We call this factorization the sigular value decomposition (SVD) of $X$.

**Question 2.** Perform the SVD decomposition of the greyscale image by using the `svd` command from the numpy linear algrebra library. Check the dimensions of the decomposition outputs. </p>

See the documentation here: <a href="https://numpy.org/doc/stable/reference/generated/numpy.linalg.svd.html" > https://numpy.org/doc/stable/reference/generated/numpy.linalg.svd.html </a>

In [None]:
# Apply the SVD to the img_greyscale 
U, s, Vt = 

In [None]:
print(U)
print(np.shape(U))

In [None]:
print(np.shape(s))
plt.semilogy(s,'*')

In [None]:
print(Vt)
print(np.shape(Vt))

### Reconstruction of the image using some of the singular values

We can verify that the image $X$ can be reconstructed from the SVD decomposition:

In [None]:
#First we will construct the S matrix from the s vector (which corresponds to the diagonal terms)
S =
print('matrix S', S)

In [None]:
img_greyscale_recomposed = 

plt.imshow(img_greyscale_recomposed, cmap='gray')
plt.title('Reconstructed full SVD')
plt.show()

print("MSE:", np.mean((img_greyscale - img_greyscale_recomposed)**2))

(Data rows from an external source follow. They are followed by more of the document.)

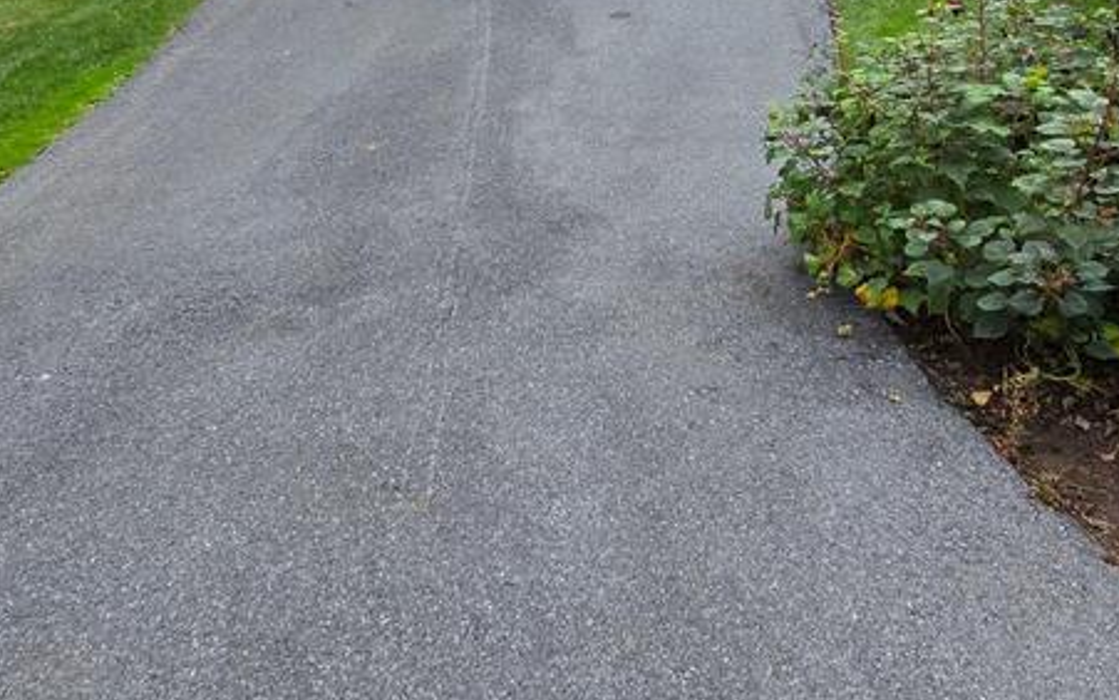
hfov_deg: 58.0
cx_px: 623
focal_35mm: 33
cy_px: 117
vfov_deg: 36.7
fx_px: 1007
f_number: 2.2
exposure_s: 1/2000
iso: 125
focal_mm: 2.2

**Question 3.** Compare three recomposed matrices:

- using the first $r$ elements (reduced SVD)
- using the first 300 elements
- using the first 50 elements

Plot the associated images and comment the obtained images.

**Question 4.** Design an automatic rule for the selection of the number of singular values used in the reconstruction of the image. Justify your choice.

**Question 5 (bonus).** Implement the SVD from scratch by considering the spectral theorem studied in the course for the diagonalization of a symmetric matrix. Compare the results with those obtained using the command `np.linalg.svd`. Discuss the differences if necessary.